How many tokens can I create per server?
Token quotas depend on your plan: Free (1 token), Developer (3 tokens), Team (10 tokens), Business (25 tokens). The quota counter is always visible in the token list footer. When you reach your limit, the Generate button is disabled with an upgrade notice.
What AI clients support Quick Connect?
Quick Connect provides client-specific configuration for Cursor, VS Code with Copilot, Claude Desktop, Windsurf, ChatGPT, Cline, Continue, Zed, and Antigravity. Each tab shows the exact steps and configuration format for that client.
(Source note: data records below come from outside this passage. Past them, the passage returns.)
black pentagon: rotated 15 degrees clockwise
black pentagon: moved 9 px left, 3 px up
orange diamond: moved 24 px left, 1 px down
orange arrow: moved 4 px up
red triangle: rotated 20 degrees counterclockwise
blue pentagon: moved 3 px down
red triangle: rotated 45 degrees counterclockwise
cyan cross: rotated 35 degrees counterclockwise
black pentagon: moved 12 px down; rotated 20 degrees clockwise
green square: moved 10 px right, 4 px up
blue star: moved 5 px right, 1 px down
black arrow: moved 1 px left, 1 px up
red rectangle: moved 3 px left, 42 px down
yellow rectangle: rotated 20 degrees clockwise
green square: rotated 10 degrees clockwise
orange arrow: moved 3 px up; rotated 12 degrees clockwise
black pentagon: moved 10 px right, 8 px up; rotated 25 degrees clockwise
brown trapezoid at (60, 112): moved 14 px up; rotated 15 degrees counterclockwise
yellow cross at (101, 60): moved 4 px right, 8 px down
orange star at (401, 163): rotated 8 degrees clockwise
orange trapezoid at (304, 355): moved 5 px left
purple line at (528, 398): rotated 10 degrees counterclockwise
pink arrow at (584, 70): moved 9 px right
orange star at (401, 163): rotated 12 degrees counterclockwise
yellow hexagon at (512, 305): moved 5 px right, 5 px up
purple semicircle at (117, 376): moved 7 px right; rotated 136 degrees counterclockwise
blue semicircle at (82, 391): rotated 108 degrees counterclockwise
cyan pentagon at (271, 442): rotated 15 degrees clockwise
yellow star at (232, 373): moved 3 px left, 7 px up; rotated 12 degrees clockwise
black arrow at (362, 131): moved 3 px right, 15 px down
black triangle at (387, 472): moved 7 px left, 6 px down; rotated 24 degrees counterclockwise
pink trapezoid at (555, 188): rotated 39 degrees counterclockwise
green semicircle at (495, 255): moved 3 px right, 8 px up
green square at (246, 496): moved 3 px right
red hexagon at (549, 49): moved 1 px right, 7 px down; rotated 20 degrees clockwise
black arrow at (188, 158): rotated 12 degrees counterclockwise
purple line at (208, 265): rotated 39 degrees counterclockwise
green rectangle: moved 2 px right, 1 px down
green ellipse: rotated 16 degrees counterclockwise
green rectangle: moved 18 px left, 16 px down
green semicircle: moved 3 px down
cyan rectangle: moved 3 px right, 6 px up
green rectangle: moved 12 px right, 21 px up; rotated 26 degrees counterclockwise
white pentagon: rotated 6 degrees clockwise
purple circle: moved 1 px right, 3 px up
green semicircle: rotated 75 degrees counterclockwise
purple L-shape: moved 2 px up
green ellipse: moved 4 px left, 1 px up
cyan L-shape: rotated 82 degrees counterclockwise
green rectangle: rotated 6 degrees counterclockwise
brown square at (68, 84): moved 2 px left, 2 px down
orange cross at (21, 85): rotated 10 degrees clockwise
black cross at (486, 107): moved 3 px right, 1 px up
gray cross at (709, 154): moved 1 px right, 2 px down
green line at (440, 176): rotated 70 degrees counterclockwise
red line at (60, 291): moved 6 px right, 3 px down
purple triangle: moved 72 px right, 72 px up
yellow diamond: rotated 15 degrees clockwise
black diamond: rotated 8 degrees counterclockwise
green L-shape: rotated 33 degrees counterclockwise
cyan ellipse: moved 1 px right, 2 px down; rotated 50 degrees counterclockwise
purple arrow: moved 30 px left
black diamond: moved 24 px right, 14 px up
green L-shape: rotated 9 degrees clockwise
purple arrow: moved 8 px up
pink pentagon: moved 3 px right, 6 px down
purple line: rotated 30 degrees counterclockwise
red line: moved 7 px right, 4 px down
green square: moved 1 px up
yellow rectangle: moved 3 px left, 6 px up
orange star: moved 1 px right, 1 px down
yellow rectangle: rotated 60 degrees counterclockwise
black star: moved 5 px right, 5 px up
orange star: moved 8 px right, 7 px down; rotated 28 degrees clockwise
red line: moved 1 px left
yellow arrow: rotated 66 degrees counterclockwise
The SSE URL is included in the copy-paste ready config.
Is token revocation instant?
Yes. Revocation is immediate and propagated via Redis pub/sub. The token hash is deleted from the database, active SSE connections using the revoked token are terminated within milliseconds, and the event is recorded in the Audit Log. There is no grace period.
Can seller and buyer tokens access each other?
No. When a server is listed on the Marketplace, buyer tokens and seller tokens are completely isolated. One cannot access the other's credentials or see each other's token list. This ensures marketplace privacy and prevents cross-tenant access.